Cheapest way to heat your home? Four fuels compared.

Not all home heating fuels are created equal. Here's what it would cost to heat the average home in the Northeast with oil, natural gas, electricity, and propane, as forecast by the Energy Information Administration (EIA):

1. Natural gas: $1,024

Keith Srakocic/AP/File
In this 2011 file photo, Range Resources site manager Don Robinson stands near the head by the drill that goes into the shale at a natural gas well site in Washington, Pa. The boom in natural gas drilling has caused prices to fall and made natural gas the cheapest of the four major home-heating fuels.

Of the four main fuels used to heat US homes, natural gas is the most popular and now the cheapest, as well. A decade ago, gas cost about 80 percent of an equivalent amount of oil; it now costs less than half of oil, as oil prices have risen and America’s boom in natural gas drilling has kept gas prices low.

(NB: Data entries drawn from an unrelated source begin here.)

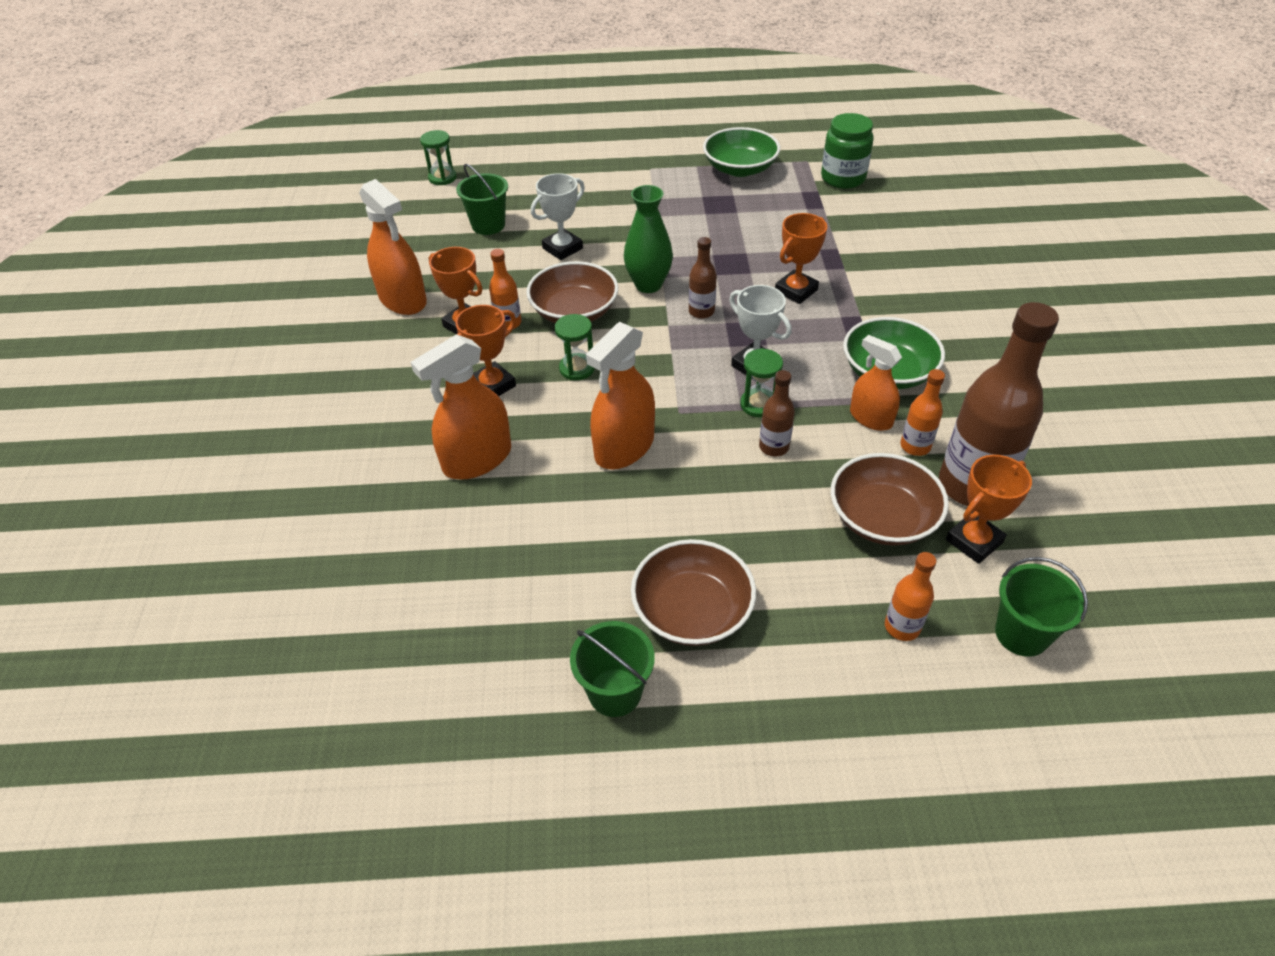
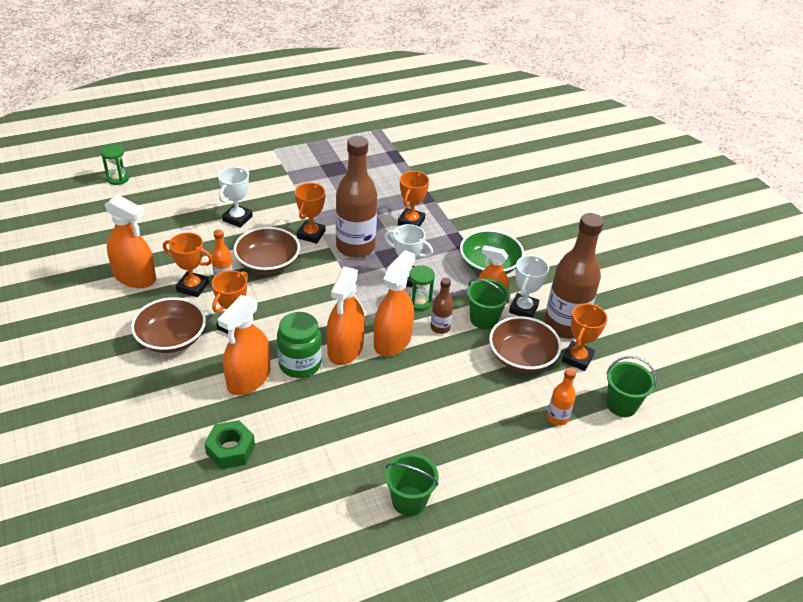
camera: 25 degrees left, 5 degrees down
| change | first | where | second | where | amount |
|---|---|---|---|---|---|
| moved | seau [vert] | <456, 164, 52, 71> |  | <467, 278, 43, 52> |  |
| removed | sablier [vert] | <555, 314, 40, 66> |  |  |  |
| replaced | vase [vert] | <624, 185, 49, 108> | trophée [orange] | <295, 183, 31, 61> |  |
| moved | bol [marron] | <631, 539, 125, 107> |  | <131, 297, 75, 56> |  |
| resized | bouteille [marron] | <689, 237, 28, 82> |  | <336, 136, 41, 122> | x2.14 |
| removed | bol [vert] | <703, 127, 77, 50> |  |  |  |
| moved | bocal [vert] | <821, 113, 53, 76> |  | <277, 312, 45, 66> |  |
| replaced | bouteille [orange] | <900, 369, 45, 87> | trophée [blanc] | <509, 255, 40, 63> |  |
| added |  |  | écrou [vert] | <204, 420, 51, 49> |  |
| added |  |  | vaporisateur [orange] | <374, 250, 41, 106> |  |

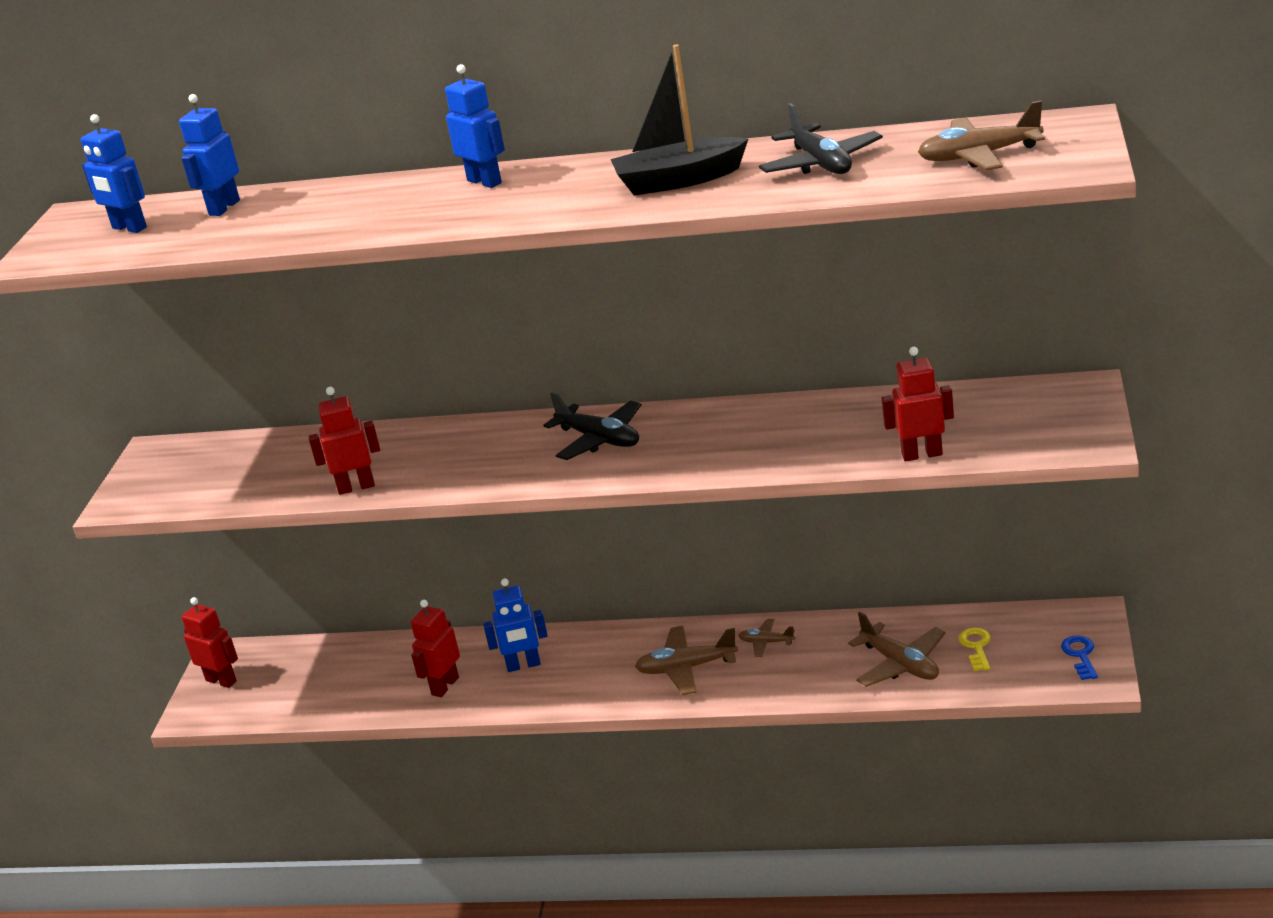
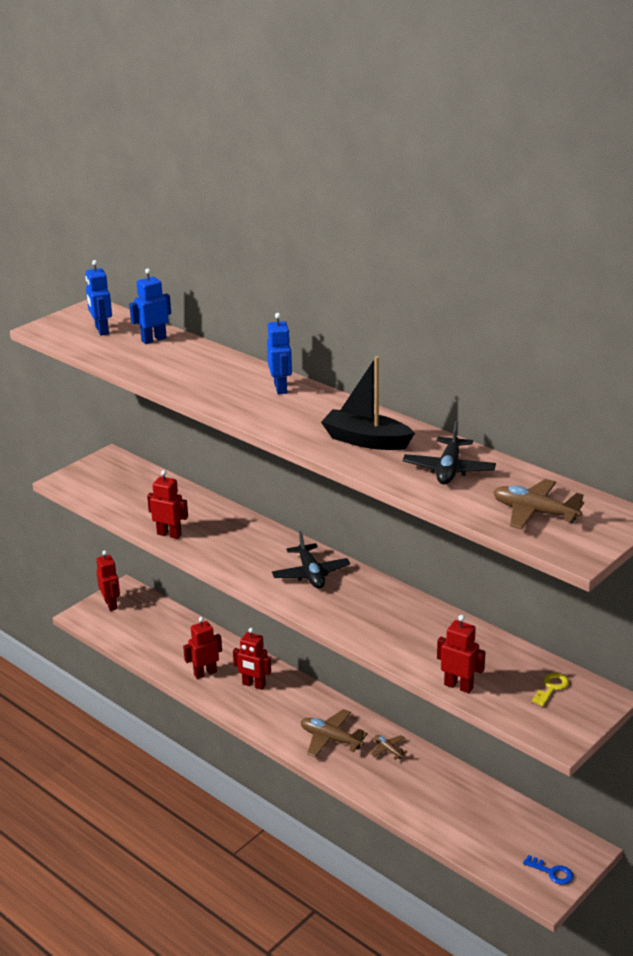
camera: 30 degrees right, 0 degrees up
| change | first | where | second | where | amount |
|---|---|---|---|---|---|
| recoloured | robot [bleu] | <483, 578, 65, 94> | robot [rouge] | <233, 628, 38, 62> |  |
| removed | avion [marron] | <848, 612, 98, 75> |  |  |  |
| moved | clé [jaune] | <958, 628, 33, 43> |  | <532, 673, 37, 33> |  |
| turned | clé [bleu] | <1061, 635, 37, 45> |  | <523, 855, 50, 30> | 90 degrees clockwise |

Nearly half of all homes use natural gas as their primary heating source. Some analysts forecast a huge supply of the fuel will be available for decades to come. 

Not everyone believes the supply is so large that natural gas will continue to be a low-cost fuel. The trends of the past decade, however, are encouraging: In inflation-adjusted terms, natural gas prices are roughly the same as they were in 2003-04, even before adjusting for inflation.